So that would be supported by r.watershed.

I do have that disk space available, but it's in a secondary drive. If I set
TMPDIR to that drive, will r/watershed use it? I ask because the
documentation (https://grass.osgeo.org/grass72/manuals/variables.html) only
says that this environmental variable is used by "[Various GRASS GIS
commands and wxGUI]".

AFAIK the TMPDIR variable is not relevant here. The tmp dir is

location/mapset/.tmp/

which you could link to the extra drive.

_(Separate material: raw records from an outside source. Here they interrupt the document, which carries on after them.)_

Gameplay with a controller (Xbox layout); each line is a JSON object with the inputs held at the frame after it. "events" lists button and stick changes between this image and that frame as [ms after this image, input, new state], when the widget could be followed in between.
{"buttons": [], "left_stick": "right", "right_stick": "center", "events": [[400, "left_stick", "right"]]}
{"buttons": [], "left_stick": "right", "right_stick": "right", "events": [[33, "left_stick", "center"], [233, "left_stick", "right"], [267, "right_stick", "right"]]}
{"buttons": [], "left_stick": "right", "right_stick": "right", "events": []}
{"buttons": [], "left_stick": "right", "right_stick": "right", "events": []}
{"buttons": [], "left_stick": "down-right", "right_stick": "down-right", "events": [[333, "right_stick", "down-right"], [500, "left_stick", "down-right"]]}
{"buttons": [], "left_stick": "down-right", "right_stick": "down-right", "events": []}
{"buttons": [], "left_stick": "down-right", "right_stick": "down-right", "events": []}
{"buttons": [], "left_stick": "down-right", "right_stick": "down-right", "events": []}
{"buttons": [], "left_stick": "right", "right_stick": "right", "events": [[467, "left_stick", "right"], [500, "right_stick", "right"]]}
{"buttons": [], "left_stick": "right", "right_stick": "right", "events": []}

This should be simplified for sure:

Involved code:
https://trac.osgeo.org/grass/browser/grass/trunk/lib/gis/file_name.c
https://trac.osgeo.org/grass/browser/grass/trunk/lib/gis/tempfile.c

Please open a ticket with the relevant info in it.

On a side note, r.terraflow should be an alternative for such a large
dataset, but from the manual:
"r.terraflow has a limit on the number of rows and columns (max 32,767
each)".
That's the size of a positive short integer. Is this limit still needed?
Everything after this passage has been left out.